• ARBEITSAUFTRAG:
Prüfen Sie, ob die folgenden Aussagen mit dem Abschnitt zum Tiefseebergbau übereinstimmen, und belegen Sie jedes Ja oder Nein mit den entscheidenden Worten des Abschnitts als wörtlichem Zitat.
1. Die Regierung in Oslo will in internationalen Gewässern schürfen.
2. Neben Frankreich und Deutschland setzen sich mehr als 30 weitere Länder für ein Moratorium in internationalen Gewässern ein.
3. Laut Franziska Saalmann ist die Öl- und Gasförderung gut mit dem Tiefseebergbau vergleichbar.

• AUSGEWÄHLTER ABSCHNITT:
* * * * * * *
Umstrittener Tiefseebergbau: Das Norwegen-Paradoxon
Immer mehr Länder rufen auf der UN-Konferenz in Nizza zum Schutz der Ozeane auf. Doch die Regierung in Oslo verfolgt weiter andere Ziele.

Die Regierung in Oslo will zwar nicht in internationalen Gewässern schürfen. Aber sie plant Mineralabbau in eigenen Hoheitsgebieten und steht auch damit seit langem in der Kritik. Bisher zeigte sie sich immun dagegen. Auch dass sich Frankreich, Deutschland und mehr als 30 weitere Länder für ein Moratorium in internationalen Gewässern einsetzen oder dass Fachleute und Umweltschutzverbände im In- und Ausland unermüdlich vor den negativen Umweltfolgen warnen, löste bislang jedenfalls keine Trendwende aus.
Der Tenor aus Oslo in etwa: Norwegen, die Offshore-Öl- und Gas-Nation, ist extrem kompetent in diesen Dingen. Technik, Know-how, Daten. Wir machen das ganz vorsichtig und passen dabei gut auf die Umwelt auf.
„Norwegen überschätzt sich“, schreibt Meeresbiologin Franziska Saalmann von Greenpeace der taz. Die Öl- und Gasförderung sei nur sehr begrenzt mit dem Tiefseebergbau vergleichbar. Außerdem trage das Land mit seiner fossilen Industrie ohnehin zum Biodiversitätsverlust bei. „Nun wollen sie ausgerechnet in der sensiblen Arktis mit der nächsten zerstörerischen Industrie starten“, kritisiert Saalmann. Bereits der erste geplante Schritt, die nähere Untersuchung der von Norwegen dafür eingeplanten Gebiete im Nordmeer, könne unumkehrbare Schäden verursachen.
* * * * * * *
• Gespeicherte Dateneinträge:

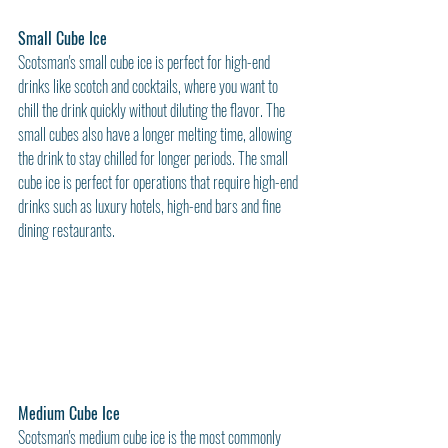
Small Cube Ice
Scotsman's small cube ice is perfect for high-end 
drinks like scotch and cocktails, where you want to 
chill the drink quickly without diluting the flavor. The 
small cubes also have a longer melting time, allowing 
the drink to stay chilled for longer periods. The small 
cube ice is perfect for operations that require high-end 
drinks such as luxury hotels, high-end bars and fine 
dining restaurants.
Medium Cube Ice
Scotsman's medium cube ice is the most commonly 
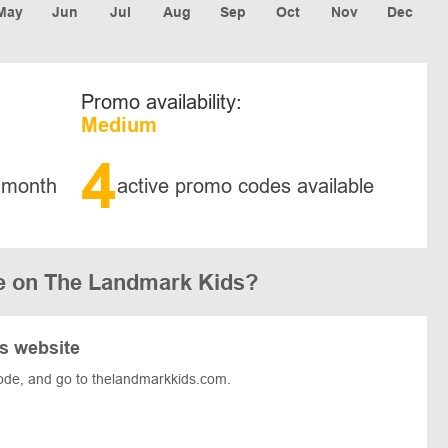
May
Jun
Jul
Aug
Sep
Oct
Nov
Dec
Promo availability:
Medium
4
 month
active promo codes available
e on The Landmark Kids?
s website
ode, and go to thelandmarkkids.com.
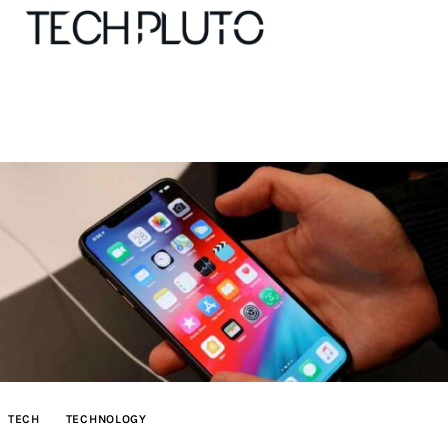
About
Our Team
Advertise
Submit startup
Contact
Startup Resources
TECH
TECHNOLOGY
interviews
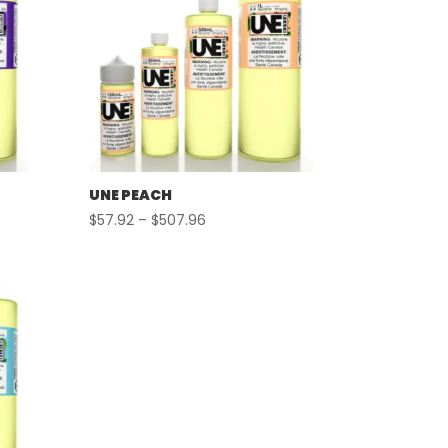
UNE PEACH
Price
$
57.92
–
$
507.96
range:
$57.92
through
$507.96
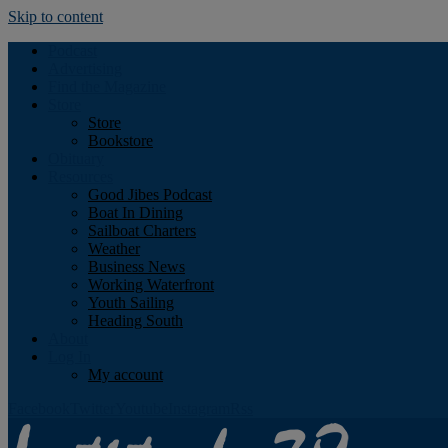
Skip to content
Podcast
Advertising
Find the Magazine
Store
Store
Bookstore
Obituary
Resources
Good Jibes Podcast
Boat In Dining
Sailboat Charters
Weather
Business News
Working Waterfront
Youth Sailing
Heading South
About
Log In
My account
Facebook
Twitter
Youtube
Instagram
Rss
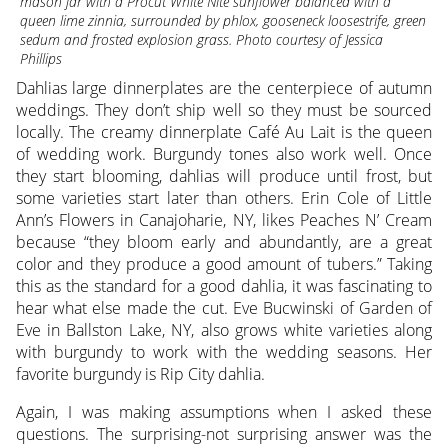
mason jar with a Procut White Nite sunflower balanced with a
queen lime zinnia, surrounded by phlox, gooseneck loosestrife, green
sedum and frosted explosion grass. Photo courtesy of Jessica
Phillips
Dahlias large dinnerplates are the centerpiece of autumn
weddings. They don’t ship well so they must be sourced
locally. The creamy dinnerplate Café Au Lait is the queen
of wedding work. Burgundy tones also work well. Once
they start blooming, dahlias will produce until frost, but
some varieties start later than others. Erin Cole of Little
Ann’s Flowers in Canajoharie, NY, likes Peaches N’ Cream
because “they bloom early and abundantly, are a great
color and they produce a good amount of tubers.” Taking
this as the standard for a good dahlia, it was fascinating to
hear what else made the cut. Eve Bucwinski of Garden of
Eve in Ballston Lake, NY, also grows white varieties along
with burgundy to work with the wedding seasons. Her
favorite burgundy is Rip City dahlia.
Again, I was making assumptions when I asked these
questions. The surprising-not surprising answer was the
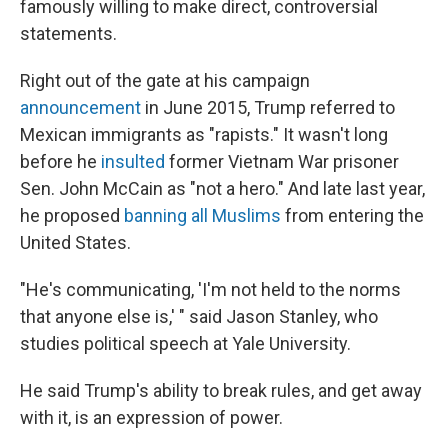
famously willing to make direct, controversial
statements.
Right out of the gate at his campaign
announcement
in June 2015, Trump referred to
Mexican immigrants as "rapists." It wasn't long
before he
insulted
former Vietnam War prisoner
Sen. John McCain as "not a hero." And late last year,
he proposed
banning all Muslims
from entering the
United States.
"He's communicating, 'I'm not held to the norms
that anyone else is,' " said Jason Stanley, who
studies political speech at Yale University.
He said Trump's ability to break rules, and get away
with it, is an expression of power.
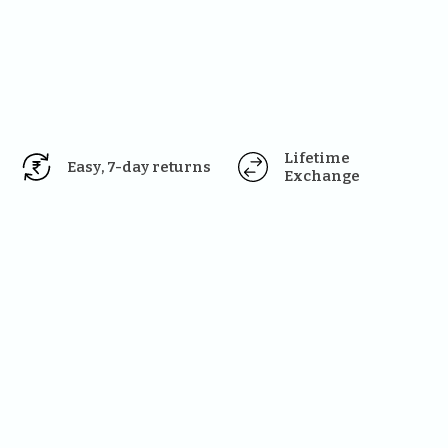
Lifetime 
Easy, 7-day returns
Exchange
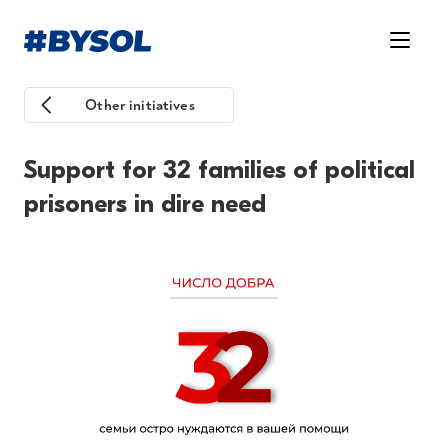
Other initiatives
Support for 32 families of political
prisoners in dire need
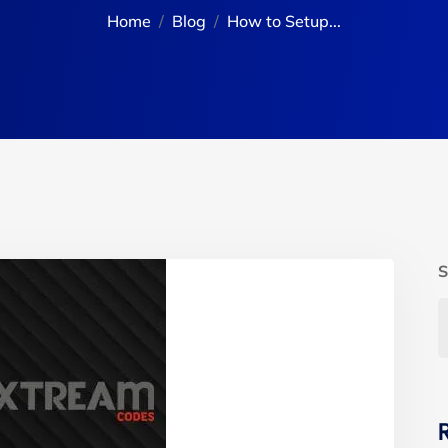
Home
Blog
How to Setup...
S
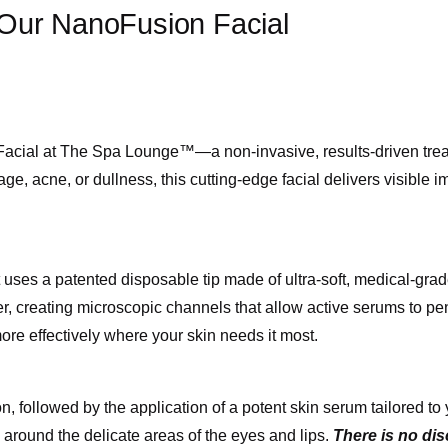
 Our NanoFusion Facial
acial at The Spa Lounge™—a non-invasive, results-driven treatm
, acne, or dullness, this cutting-edge facial delivers visible 
ses a patented disposable tip made of ultra-soft, medical-grad
er, creating microscopic channels that allow active serums to pe
more effectively where your skin needs it most.
on, followed by the application of a potent skin serum tailored 
y around the delicate areas of the eyes and lips.
There is no di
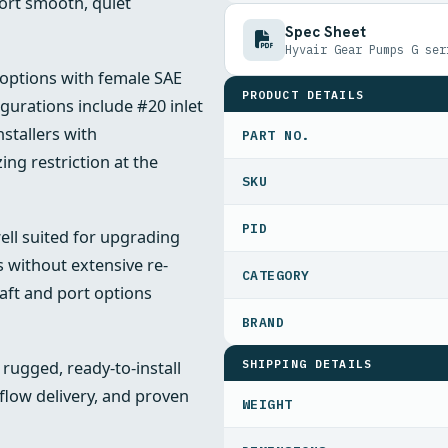
port smooth, quiet
Spec Sheet
Hyvair Gear Pumps G ser
options with female SAE
PRODUCT DETAILS
urations include #20 inlet
nstallers with
PART NO.
ing restriction at the
PID
ll suited for upgrading
 without extensive re-
aft and port options
SHIPPING DETAILS
ugged, ready-to-install
 flow delivery, and proven
WEIGHT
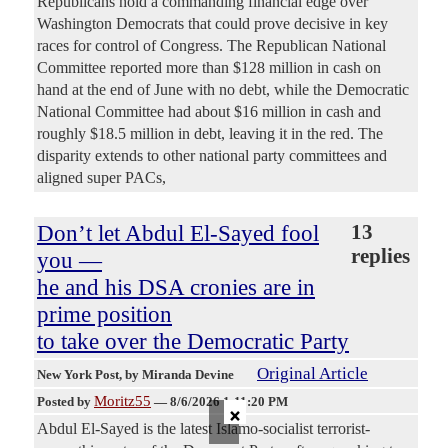
Republicans hold a commanding financial edge over
Washington Democrats that could prove decisive in key
races for control of Congress. The Republican National
Committee reported more than $128 million in cash on
hand at the end of June with no debt, while the Democratic
National Committee had about $16 million in cash and
roughly $18.5 million in debt, leaving it in the red. The
disparity extends to other national party committees and
aligned super PACs,
Don’t let Abdul El-Sayed fool
13
replies
you —
he and his DSA cronies are in
prime position
to take over the Democratic Party
Original Article
New York Post
, by Miranda Devine
Moritz55
Posted by
—
8/6/2026 1:11:20 PM
×
Abdul El-Sayed is the latest Islamo-socialist terrorist-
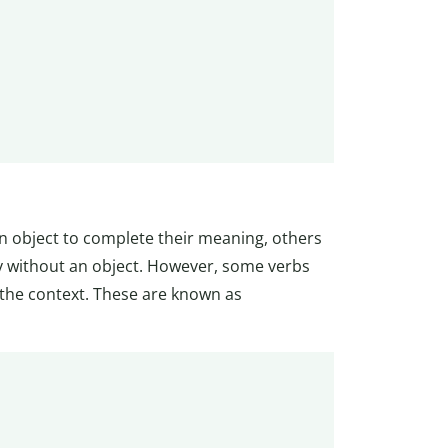
an object to complete their meaning, others
ly without an object. However, some verbs
n the context. These are known as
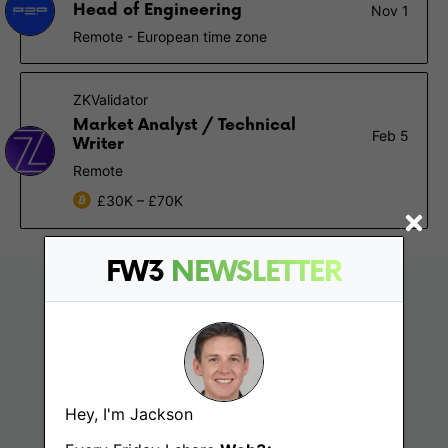
Head of Engineering
Nov 1
Remote - European time zone
ZKValidator
Market Analyst / Technical
Feb 5
Writer
Remote
£30K – £70K
FW3
NEWSLETTER
Hey, I'm Jackson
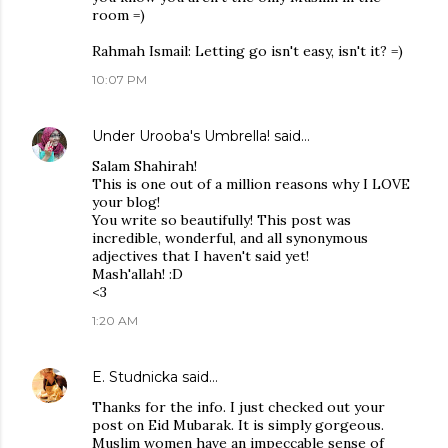
room =)
Rahmah Ismail: Letting go isn't easy, isn't it? =)
10:07 PM
Under Urooba's Umbrella!
said…
Salam Shahirah!
This is one out of a million reasons why I LOVE
your blog!
You write so beautifully! This post was
incredible, wonderful, and all synonymous
adjectives that I haven't said yet!
Mash'allah! :D
<3
1:20 AM
E. Studnicka
said…
Thanks for the info. I just checked out your
post on Eid Mubarak. It is simply gorgeous.
Muslim women have an impeccable sense of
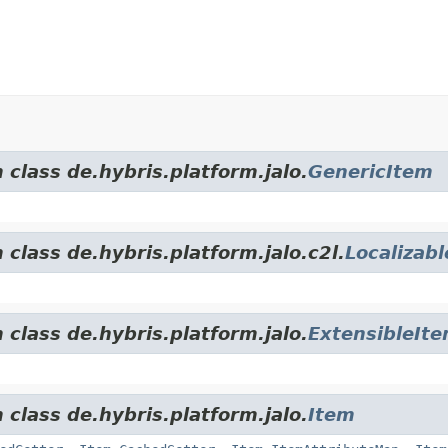
 class de.hybris.platform.jalo.
GenericItem
 class de.hybris.platform.jalo.c2l.
Localizab
 class de.hybris.platform.jalo.
ExtensibleIt
 class de.hybris.platform.jalo.
Item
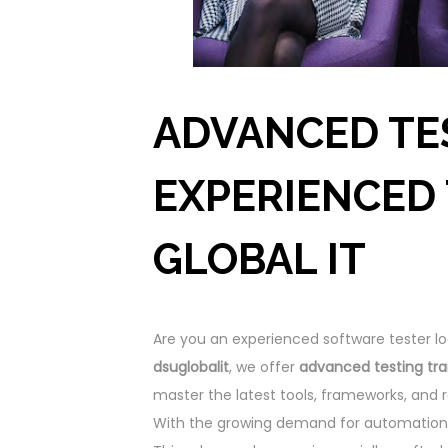
ADVANCED TE
EXPERIENCED 
GLOBAL IT
Are you an experienced software tester lo
dsuglobalit
, we offer
advanced testing tra
master the latest tools, frameworks, and r
With the growing demand for automation 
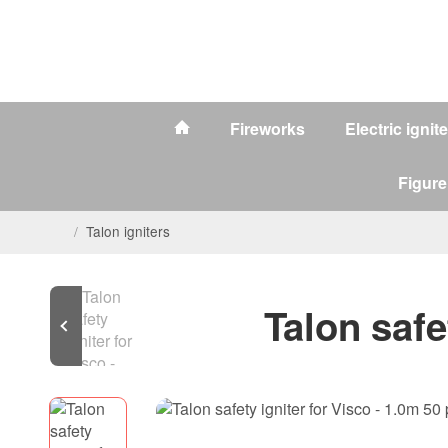
Fireworks
Electric ignit
Figure
/
Talon igniters
Talon safe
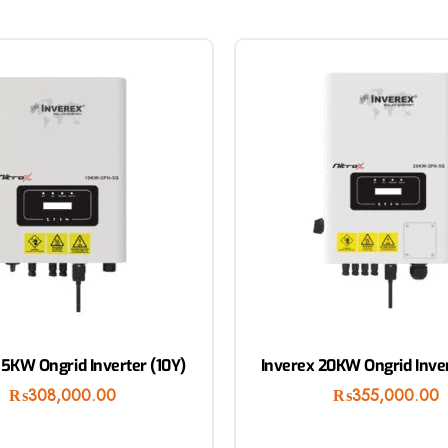
15KW Ongrid Inverter (10Y)
Inverex 20KW Ongrid Inver
₨
308,000.00
₨
355,000.00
* * * * * * *
• LÖSUNG:
1. Nein: „Die Regierung in Oslo will zwar nicht in internationalen Gewässern schürfen.“
2. Ja: „Frankreich, Deutschland und mehr als 30 weitere Länder für ein Moratorium in internationalen Gewässern einsetzen“
3. Nein: „Die Öl- und Gasförderung sei nur sehr begrenzt mit dem Tiefseebergbau vergleichbar.“